The Common is about 100 acres and is divided roughly in half by 'The Turnpike' B1113 road to Norwich. A stream also crosses the Common. It is said to have remained largely unchanged for 800 years, and was the subject of a dispute when in 1597 the neighboring parish of Carleton Rode claimed part of the common which led to a map which records the settlement.

The land belongs to and is managed by the Norfolk Wildlife Trust. Much of the north side is a Site of Special Scientific Interest (SSSI) with rare plants including green-winged orchids. There are also clay pits where marl has been historically dug for building.

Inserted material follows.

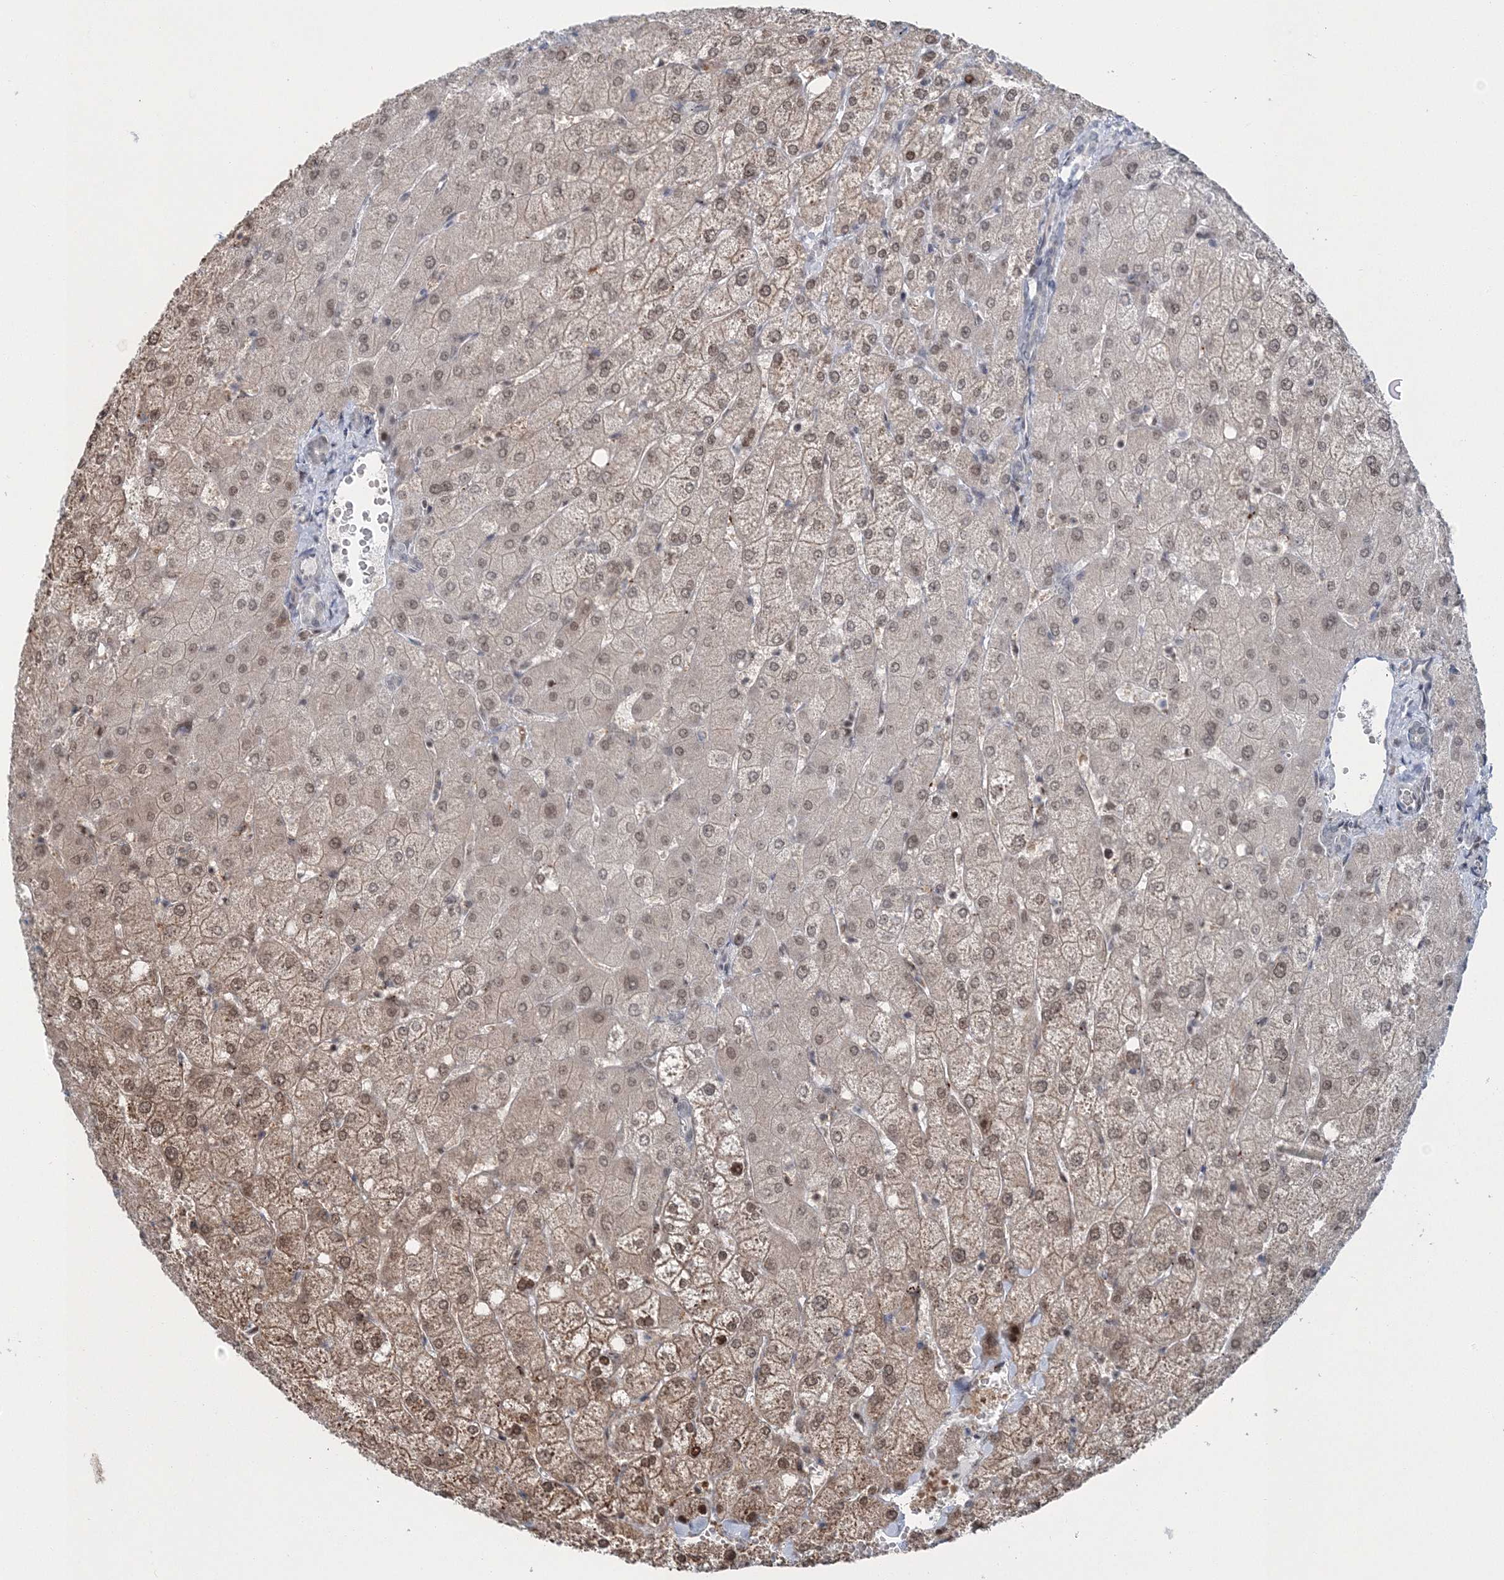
{"staining": {"intensity": "negative", "quantity": "none", "location": "none"}, "tissue": "liver", "cell_type": "Cholangiocytes", "image_type": "normal", "snomed": [{"axis": "morphology", "description": "Normal tissue, NOS"}, {"axis": "topography", "description": "Liver"}], "caption": "This is a image of immunohistochemistry staining of unremarkable liver, which shows no staining in cholangiocytes. (Brightfield microscopy of DAB IHC at high magnification).", "gene": "PDS5A", "patient": {"sex": "female", "age": 54}}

The Common is also an ancient grazing pasture grazed annually by cattle due to the continued tradition of about 79 Common Rights that are actively managed by their owners and pooled for letting to the grazier to continue the tradition. The Common Rights entitle their owners to graze 'a horse, mare or neat beast' (an animal of cloven hoof such as cattle). Historically there was great demand for the annual letting of the Common Rights, which were auctioned for the year's grazing, each Spring, because the grazing of cattle was popular amongst local farmers or householders who might own a beast as a group. Cattle became an important aspect of the region's farming economy after the decline of the wool and sheep trade in the 18th century. Originally the Rights were allocated amongst local houses, in 1770, and are therefore held as whole rights or 14th fractions of rights. By the mid 1960s the demand had fallen; the rightholders formed a group and have continued to let the rights privately to a grazier direct. Some of the rights on the common were lost as they were not registered when required under the Commons Registration Act in the mid 1960s.

Another common exists in New Buckenham: the village green, known as the Market Place.